Selected extract:
%%

What’s the difference between financial independence and financial freedom?
Google “what is financial freedom” and you will learn that “financial freedom is having enough savings, investments, and wealth to afford the lifestyle you want.”
Now Google “what is financial independence” and you will learn that “financial independence is having enough savings, investments and wealth to live the life you want.”
Between those two vaguely similar definitions lay a thousand more variations offered by financial coaches, self-help gurus, podcasters and experts and a thousand more variations driven by popular surveys and vox pops.
It’s now reached a point where the two concepts are now used interchangeably because they almost mean the same thing.
So here’s what we’re proposing.
What is financial independence?
What we’re offering is to frame them differently where financial freedom is a number and financial independence is where your finances are working for you and, as a result, you’re living independently from financial stress.
Therefore, we believe financial independence includes three parts:
- Your day-to-day finances are running on a budget where your bills are being paid off in full and on-time.
- You have enough money for emergencies.
- You are building wealth towards not having to work anymore.
And the day from which you achieve all three becomes your financial independence day.
Here’s why we like this definition of financial independence
It’s real and makes sense
Financial freedom says “You need to save and invest and get to $5 million so that the passive income covers your bills and you have enough for your lifestyle.” Knowing about all my bills and lifestyle ever is as abstract a concept as $5 million.
By focusing on financial independence as having three aspects, we’re able to make the concept tangible and something that can be worked on right away. And what these three concepts do is highlight the different ways that money needs to work for you — both in the short term and the long term.
Money doesn’t make sense when we’re told to focus on only one thing.
For example, investing platforms and websites that talk about financial freedom will tell you that “All you need to do to achieve financial freedom is save small amounts every day.”
But how do I know if I can do that with what I’m currently earning? Should I not be worried about my bill next month first? So I should not care about my bills next month because I should focus on the long-term instead — that doesn’t make any sense.
Budgeting apps on the other hand will tell you that all you need to do is decide on a number that you want to spend on and stick with that. But how am I supposed to figure out whether what I’m doing right now is working correctly? And what about thinking about my future? It doesn’t make sense that I should only be worried about right now, is it?
By breaking down financial independence into three separate, smaller goals, it becomes a more tangible concept rather than a gigantic meaningless number.

%%

Stated exercise 1: In the article on financial independence, what does the author propose financial freedom should be framed as?
Stated exercise 2: Carry on the article on financial independence, starting after its final sentence.

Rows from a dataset
%%

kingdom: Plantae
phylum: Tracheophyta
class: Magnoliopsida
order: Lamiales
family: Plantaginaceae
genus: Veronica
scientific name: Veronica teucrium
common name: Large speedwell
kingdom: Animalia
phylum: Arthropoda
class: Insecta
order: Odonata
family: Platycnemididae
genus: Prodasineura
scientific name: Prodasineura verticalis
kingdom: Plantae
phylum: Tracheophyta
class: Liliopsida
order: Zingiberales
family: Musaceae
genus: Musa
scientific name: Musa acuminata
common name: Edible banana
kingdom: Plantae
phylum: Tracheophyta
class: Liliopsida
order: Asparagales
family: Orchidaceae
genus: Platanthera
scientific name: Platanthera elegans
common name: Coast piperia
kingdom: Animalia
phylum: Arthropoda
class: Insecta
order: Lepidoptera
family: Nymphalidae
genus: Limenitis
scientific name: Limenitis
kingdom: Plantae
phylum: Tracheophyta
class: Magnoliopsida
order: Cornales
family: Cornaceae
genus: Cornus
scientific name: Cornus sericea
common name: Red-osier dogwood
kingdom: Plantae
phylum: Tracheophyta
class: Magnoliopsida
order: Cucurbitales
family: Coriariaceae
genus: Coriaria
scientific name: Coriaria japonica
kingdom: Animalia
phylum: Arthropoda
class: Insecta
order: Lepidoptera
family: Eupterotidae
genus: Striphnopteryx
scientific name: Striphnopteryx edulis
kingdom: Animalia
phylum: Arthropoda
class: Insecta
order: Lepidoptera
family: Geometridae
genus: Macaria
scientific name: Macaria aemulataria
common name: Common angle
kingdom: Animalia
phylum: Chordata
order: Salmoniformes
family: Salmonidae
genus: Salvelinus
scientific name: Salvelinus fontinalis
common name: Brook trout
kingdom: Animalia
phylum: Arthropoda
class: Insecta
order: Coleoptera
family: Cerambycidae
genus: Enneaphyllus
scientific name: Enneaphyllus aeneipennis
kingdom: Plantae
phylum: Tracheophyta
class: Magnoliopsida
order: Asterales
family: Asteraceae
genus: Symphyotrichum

%%

Answer 1: A number.

Answer 2:
Long term works together with the short term
We like our definition of financial independence because it talks about money working differently in the short-term and differently in the long-term.
In the short term, we're talking about immediate needs: Bills being paid off, groceries that need to be bought and savings for a holiday. In the long term, we’re having to think about what to invest in and when to start. Because we think about the short-term and long-term differently, we also treat money differently. We think about “short-term money” differently from “long-term money”.
It’s this balance of the long-term with the short-term that makes financial independence a more tangible, sensible concept.
It doesn’t oversimplify complicated concepts
Money may be a lot of things but it is not simple. There always seems to be multiple ways to do anything, whether it’s investing, saving or budgeting. You can recognise when someone is oversimplifying something when they start by saying “All you have to do is…” For example:
- All you have to do is invest 20% of your salary to achieve financial freedom.
- All you have to do is set a budget for yourself and stick with it.
- All you have to do is build wealth of 25 x your current salary and you will achieve financial freedom.
If any of it was actually based on “all you have to do” then a lot more of us would have done it by now.
Financial independence works through these complicated concepts in a methodical way. It works through the idea that you have to take small, daily, meaningful steps first in order to get to the result you want.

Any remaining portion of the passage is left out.